◆ PROMPT
Copy out the text of the entries below, substituting "Ice Hockey" for every "Hockey" and leaving everything else as it is.
STORED DATA below:
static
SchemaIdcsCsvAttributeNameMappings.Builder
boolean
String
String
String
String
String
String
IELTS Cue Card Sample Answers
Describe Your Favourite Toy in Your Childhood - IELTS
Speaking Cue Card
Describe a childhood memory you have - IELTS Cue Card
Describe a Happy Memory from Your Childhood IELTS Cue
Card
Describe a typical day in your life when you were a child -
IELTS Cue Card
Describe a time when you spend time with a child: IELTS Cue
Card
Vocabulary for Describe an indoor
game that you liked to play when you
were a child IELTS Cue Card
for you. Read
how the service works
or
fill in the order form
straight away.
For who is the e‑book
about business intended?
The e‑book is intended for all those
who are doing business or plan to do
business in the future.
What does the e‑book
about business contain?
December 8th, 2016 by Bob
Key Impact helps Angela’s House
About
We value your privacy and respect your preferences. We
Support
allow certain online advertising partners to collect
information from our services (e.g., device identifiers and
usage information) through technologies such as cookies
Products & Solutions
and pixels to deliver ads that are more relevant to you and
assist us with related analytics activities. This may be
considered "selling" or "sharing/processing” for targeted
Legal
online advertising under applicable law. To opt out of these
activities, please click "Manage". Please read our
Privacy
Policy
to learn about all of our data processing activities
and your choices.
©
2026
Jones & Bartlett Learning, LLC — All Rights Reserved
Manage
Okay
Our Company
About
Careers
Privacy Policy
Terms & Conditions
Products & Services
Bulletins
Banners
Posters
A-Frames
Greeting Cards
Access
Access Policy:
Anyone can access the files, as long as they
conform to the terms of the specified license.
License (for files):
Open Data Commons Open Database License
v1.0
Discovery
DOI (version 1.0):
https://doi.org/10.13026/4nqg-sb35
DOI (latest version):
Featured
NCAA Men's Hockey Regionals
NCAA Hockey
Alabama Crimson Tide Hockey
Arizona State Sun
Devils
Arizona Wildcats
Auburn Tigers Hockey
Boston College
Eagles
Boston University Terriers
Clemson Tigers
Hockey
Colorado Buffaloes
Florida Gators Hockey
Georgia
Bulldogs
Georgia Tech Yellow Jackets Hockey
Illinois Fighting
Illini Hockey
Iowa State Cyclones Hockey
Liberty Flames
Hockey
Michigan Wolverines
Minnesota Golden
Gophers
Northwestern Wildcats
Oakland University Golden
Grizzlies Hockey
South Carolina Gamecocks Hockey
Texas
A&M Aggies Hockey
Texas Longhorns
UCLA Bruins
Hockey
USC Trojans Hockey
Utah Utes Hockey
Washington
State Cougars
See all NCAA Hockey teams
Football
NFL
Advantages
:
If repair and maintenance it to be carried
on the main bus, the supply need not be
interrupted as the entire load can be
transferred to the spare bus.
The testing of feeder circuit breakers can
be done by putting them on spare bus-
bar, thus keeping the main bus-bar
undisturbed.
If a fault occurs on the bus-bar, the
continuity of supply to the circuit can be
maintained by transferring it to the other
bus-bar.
End of STORED DATA.
◆ TASK SOLUTION
static
SchemaIdcsCsvAttributeNameMappings.Builder
boolean
String
String
String
String
String
String
IELTS Cue Card Sample Answers
Describe Your Favourite Toy in Your Childhood - IELTS
Speaking Cue Card
Describe a childhood memory you have - IELTS Cue Card
Describe a Happy Memory from Your Childhood IELTS Cue
Card
Describe a typical day in your life when you were a child -
IELTS Cue Card
Describe a time when you spend time with a child: IELTS Cue
Card
Vocabulary for Describe an indoor
game that you liked to play when you
were a child IELTS Cue Card
for you. Read
how the service works
or
fill in the order form
straight away.
For who is the e‑book
about business intended?
The e‑book is intended for all those
who are doing business or plan to do
business in the future.
What does the e‑book
about business contain?
December 8th, 2016 by Bob
Key Impact helps Angela’s House
About
We value your privacy and respect your preferences. We
Support
allow certain online advertising partners to collect
information from our services (e.g., device identifiers and
usage information) through technologies such as cookies
Products & Solutions
and pixels to deliver ads that are more relevant to you and
assist us with related analytics activities. This may be
considered "selling" or "sharing/processing” for targeted
Legal
online advertising under applicable law. To opt out of these
activities, please click "Manage". Please read our
Privacy
Policy
to learn about all of our data processing activities
and your choices.
©
2026
Jones & Bartlett Learning, LLC — All Rights Reserved
Manage
Okay
Our Company
About
Careers
Privacy Policy
Terms & Conditions
Products & Services
Bulletins
Banners
Posters
A-Frames
Greeting Cards
Access
Access Policy:
Anyone can access the files, as long as they
conform to the terms of the specified license.
License (for files):
Open Data Commons Open Database License
v1.0
Discovery
DOI (version 1.0):
https://doi.org/10.13026/4nqg-sb35
DOI (latest version):
Featured
NCAA Men's Ice Hockey Regionals
NCAA Ice Hockey
Alabama Crimson Tide Ice Hockey
Arizona State Sun
Devils
Arizona Wildcats
Auburn Tigers Ice Hockey
Boston College
Eagles
Boston University Terriers
Clemson Tigers
Ice Hockey
Colorado Buffaloes
Florida Gators Ice Hockey
Georgia
Bulldogs
Georgia Tech Yellow Jackets Ice Hockey
Illinois Fighting
Illini Ice Hockey
Iowa State Cyclones Ice Hockey
Liberty Flames
Ice Hockey
Michigan Wolverines
Minnesota Golden
Gophers
Northwestern Wildcats
Oakland University Golden
Grizzlies Ice Hockey
South Carolina Gamecocks Ice Hockey
Texas
A&M Aggies Ice Hockey
Texas Longhorns
UCLA Bruins
Ice Hockey
USC Trojans Ice Hockey
Utah Utes Ice Hockey
Washington
State Cougars
See all NCAA Ice Hockey teams
Football
NFL
Advantages
:
If repair and maintenance it to be carried
on the main bus, the supply need not be
interrupted as the entire load can be
transferred to the spare bus.
The testing of feeder circuit breakers can
be done by putting them on spare bus-
bar, thus keeping the main bus-bar
undisturbed.
If a fault occurs on the bus-bar, the
continuity of supply to the circuit can be
maintained by transferring it to the other
bus-bar.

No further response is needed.